WHAT TO DO
Give back, unchanged, the lines of the listing below from its very first line through the line containing "scientific name: Eurya alata", with both ends included.
* start INFORMATION SHOWN *
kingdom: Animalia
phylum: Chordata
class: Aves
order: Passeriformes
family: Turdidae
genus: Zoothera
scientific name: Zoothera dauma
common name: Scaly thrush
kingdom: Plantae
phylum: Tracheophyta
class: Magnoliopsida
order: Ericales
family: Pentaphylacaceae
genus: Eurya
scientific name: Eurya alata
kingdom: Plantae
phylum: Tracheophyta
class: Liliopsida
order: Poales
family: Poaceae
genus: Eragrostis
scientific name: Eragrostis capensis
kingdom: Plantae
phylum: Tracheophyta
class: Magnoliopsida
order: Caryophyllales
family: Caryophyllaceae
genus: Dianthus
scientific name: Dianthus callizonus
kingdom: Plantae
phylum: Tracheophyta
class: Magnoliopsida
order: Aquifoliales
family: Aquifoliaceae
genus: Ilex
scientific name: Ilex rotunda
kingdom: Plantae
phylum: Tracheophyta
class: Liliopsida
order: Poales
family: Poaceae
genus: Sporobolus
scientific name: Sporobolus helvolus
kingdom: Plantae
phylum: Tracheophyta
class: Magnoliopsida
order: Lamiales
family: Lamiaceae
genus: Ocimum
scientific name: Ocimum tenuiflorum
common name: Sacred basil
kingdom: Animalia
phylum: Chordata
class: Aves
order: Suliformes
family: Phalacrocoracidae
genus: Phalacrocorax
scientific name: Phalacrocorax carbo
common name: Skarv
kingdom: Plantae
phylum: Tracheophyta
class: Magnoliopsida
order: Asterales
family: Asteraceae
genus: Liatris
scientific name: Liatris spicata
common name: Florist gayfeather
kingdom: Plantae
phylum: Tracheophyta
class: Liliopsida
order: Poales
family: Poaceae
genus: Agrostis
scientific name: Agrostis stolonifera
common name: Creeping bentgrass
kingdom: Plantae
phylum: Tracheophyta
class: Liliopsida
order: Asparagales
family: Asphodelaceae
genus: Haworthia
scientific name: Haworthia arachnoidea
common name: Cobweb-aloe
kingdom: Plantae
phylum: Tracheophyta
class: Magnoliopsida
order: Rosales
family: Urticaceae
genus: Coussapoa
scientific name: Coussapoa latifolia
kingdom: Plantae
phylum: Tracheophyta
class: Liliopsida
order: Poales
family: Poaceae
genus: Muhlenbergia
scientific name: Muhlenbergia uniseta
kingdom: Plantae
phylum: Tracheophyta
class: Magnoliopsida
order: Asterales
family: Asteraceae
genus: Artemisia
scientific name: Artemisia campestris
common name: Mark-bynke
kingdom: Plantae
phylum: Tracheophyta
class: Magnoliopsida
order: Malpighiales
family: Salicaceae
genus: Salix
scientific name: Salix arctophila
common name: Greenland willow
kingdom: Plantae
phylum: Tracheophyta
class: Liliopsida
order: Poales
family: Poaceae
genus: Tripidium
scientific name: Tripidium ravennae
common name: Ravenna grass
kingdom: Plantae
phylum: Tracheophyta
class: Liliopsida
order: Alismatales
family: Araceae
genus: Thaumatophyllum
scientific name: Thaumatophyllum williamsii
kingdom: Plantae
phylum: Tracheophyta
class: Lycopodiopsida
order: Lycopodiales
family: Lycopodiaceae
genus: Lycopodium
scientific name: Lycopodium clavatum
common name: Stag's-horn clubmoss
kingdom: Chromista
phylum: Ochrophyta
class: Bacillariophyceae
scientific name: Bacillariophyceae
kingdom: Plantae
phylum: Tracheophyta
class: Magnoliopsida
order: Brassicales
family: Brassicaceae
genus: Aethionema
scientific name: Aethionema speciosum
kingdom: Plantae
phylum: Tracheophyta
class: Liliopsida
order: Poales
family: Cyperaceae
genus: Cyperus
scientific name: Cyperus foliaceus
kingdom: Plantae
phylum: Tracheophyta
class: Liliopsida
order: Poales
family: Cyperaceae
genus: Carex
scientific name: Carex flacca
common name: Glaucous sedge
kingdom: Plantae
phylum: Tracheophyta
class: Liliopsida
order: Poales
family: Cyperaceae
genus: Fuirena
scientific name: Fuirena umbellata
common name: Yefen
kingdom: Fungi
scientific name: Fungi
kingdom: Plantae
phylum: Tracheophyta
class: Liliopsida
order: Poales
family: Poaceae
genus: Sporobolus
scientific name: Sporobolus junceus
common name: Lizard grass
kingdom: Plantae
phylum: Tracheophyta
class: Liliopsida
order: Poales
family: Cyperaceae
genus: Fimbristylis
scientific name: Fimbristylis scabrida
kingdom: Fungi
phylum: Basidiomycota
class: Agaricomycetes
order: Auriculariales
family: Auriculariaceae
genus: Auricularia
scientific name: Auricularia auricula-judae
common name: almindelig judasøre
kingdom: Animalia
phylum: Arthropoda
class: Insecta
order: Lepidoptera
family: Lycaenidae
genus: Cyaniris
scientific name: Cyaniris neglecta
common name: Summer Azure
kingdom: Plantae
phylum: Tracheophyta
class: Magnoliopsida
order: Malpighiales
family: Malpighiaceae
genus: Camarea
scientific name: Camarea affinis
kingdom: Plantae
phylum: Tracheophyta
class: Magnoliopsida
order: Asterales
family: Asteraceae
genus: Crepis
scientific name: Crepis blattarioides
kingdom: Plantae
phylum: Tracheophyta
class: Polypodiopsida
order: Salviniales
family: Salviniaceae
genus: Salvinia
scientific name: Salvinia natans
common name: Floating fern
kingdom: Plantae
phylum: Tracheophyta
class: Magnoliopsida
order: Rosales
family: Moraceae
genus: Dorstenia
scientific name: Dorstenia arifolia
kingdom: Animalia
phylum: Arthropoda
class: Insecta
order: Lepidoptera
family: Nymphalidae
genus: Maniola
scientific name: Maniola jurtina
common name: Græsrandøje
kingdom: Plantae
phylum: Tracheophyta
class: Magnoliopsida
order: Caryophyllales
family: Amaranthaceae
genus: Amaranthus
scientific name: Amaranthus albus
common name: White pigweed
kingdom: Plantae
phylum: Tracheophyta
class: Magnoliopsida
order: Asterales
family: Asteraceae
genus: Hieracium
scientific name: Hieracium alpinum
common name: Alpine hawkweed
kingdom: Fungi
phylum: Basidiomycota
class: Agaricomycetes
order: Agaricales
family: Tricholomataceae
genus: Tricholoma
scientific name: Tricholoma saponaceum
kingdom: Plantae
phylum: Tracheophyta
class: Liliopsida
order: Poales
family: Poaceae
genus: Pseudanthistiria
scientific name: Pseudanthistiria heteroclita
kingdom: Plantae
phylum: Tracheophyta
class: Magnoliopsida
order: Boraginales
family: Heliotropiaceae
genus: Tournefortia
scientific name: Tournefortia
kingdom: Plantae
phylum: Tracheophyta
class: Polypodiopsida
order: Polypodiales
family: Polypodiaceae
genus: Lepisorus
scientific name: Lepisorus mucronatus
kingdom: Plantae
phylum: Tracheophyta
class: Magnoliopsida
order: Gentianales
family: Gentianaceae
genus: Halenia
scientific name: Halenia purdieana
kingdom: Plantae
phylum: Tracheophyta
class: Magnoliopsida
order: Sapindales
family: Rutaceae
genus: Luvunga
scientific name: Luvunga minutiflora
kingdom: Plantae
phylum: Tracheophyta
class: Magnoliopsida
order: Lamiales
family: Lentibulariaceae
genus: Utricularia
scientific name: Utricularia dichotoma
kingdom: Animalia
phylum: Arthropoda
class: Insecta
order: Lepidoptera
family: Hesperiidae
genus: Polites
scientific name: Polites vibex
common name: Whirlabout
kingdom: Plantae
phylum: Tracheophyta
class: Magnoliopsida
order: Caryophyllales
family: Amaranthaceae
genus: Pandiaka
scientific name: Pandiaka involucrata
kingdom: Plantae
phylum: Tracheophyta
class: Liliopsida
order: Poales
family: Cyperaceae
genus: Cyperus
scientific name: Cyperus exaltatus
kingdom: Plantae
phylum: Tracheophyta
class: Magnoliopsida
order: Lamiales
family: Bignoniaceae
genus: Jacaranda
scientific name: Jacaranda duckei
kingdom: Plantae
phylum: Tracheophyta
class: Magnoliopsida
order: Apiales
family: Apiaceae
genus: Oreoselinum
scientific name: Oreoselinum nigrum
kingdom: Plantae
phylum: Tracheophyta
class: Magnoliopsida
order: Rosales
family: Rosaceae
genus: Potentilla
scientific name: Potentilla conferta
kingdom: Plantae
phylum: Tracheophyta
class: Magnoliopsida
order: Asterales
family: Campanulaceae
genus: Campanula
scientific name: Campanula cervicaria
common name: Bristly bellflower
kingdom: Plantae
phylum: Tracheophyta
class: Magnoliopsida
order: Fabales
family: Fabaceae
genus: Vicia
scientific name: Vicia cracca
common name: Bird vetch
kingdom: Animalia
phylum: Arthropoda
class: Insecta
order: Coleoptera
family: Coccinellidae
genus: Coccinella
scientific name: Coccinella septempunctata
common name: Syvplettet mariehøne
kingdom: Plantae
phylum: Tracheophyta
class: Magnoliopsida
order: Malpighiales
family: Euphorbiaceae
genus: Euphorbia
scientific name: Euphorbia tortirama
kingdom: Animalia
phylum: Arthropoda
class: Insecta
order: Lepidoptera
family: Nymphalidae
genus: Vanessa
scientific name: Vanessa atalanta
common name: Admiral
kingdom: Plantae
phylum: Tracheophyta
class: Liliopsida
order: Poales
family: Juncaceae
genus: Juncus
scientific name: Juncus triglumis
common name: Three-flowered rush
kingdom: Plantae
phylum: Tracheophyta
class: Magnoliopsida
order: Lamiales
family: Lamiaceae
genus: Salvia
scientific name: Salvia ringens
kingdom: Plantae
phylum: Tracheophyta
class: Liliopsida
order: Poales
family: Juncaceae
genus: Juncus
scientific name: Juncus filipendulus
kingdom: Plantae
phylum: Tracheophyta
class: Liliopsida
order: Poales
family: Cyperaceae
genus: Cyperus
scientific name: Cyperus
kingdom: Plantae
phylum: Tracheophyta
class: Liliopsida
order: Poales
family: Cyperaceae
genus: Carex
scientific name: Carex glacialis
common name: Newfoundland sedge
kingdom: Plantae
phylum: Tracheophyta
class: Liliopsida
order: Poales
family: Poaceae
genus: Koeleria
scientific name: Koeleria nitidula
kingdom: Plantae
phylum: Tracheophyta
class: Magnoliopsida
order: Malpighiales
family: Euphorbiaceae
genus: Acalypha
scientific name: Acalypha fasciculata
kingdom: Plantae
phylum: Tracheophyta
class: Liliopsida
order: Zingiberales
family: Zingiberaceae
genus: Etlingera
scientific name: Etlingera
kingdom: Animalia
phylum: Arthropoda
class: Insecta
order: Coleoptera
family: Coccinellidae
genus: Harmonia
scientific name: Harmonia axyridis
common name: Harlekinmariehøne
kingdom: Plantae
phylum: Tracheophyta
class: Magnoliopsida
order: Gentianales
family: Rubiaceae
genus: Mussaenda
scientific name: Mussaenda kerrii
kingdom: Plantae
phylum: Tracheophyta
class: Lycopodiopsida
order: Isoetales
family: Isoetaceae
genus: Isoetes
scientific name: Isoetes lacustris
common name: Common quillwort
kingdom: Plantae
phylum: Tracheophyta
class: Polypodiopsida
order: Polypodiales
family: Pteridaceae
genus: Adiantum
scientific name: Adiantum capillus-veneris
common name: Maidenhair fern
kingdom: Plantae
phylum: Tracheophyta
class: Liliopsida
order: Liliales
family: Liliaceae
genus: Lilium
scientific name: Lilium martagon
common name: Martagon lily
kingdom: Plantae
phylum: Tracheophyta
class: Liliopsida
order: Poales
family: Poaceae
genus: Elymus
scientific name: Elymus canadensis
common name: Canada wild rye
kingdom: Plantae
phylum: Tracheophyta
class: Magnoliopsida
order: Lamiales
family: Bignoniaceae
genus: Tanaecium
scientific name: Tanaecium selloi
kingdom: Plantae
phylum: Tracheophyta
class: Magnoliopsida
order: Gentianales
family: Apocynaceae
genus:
* end INFORMATION SHOWN *
ANSWER TO THE PROBLEM
kingdom: Animalia
phylum: Chordata
class: Aves
order: Passeriformes
family: Turdidae
genus: Zoothera
scientific name: Zoothera dauma
common name: Scaly thrush
kingdom: Plantae
phylum: Tracheophyta
class: Magnoliopsida
order: Ericales
family: Pentaphylacaceae
genus: Eurya
scientific name: Eurya alata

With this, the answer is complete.